Having first-hand experienced the world of direct-to-video / VOD business, I can attest to Coup de Cinema’s authenticity, or at least the authenticity of its intentions. The notion of “no one sets out to make a bad film” gets obliterated in the industry’s meat-grinder of mindless action flicks, faith-based message movies, and children fare that’s rudimentary at best. The motto: Whatever Sells. Egos flare, as inflated on third-tier sets as they are on multimillion-dollar productions. “It’s business!” Rick the producer (David Loftus) yells. “I’m not here to make films, Miles.”

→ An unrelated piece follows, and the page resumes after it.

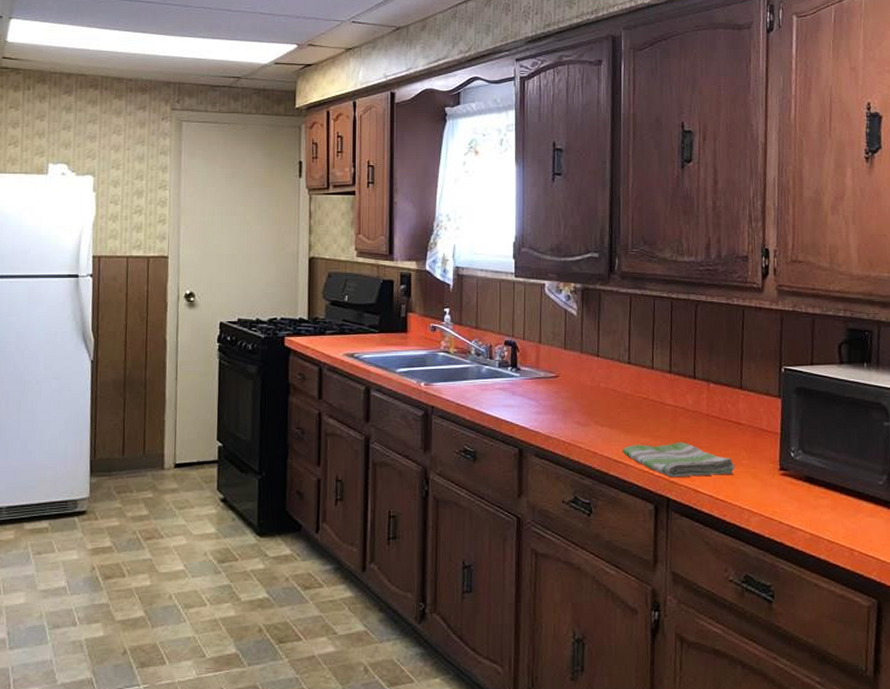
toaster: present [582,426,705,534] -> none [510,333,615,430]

“The filmmakers have clearly studied satires of the film industry like Bowfinger and Living in Oblivion.“
The filmmakers have clearly studied satires of the film industry like Bowfinger and Living in Oblivion. Coup de Cinema sometimes amusingly plays out like a heist film. A few sequences are chuckle-worthy. At one point, the director – who thinks “ambient noise” is a French word – quite literally wants everything changed. “Why don’t we just film it in front of the green screen?” the SFX guy points out. “Because then we wouldn’t be shooting it here,” the director logically responds.
What the film sadly fails to do is transcend its ultra-micro-budget roots, with awkward camera placements, choppy editing, and some frankly poor acting. It all seems dated by a decade. Miles’ relationship subplot doesn’t work, weighing the film down. The irony that you’re watching a rather shoddily-made film about improving a shoddily-made film is inescapable. If nothing else, Coup de Cinema achieves the coup of cleverly mocking the kind of cinema it itself resembles.
"…achieves the coup of cleverly mocking the kind of cinema it itself resembles"
Thanks for the review! I think it’s a fair one. As for the movie feeling dated by a decade, I say keen observation! I probably didn’t mention it during the submission process, but it was shot in 2010.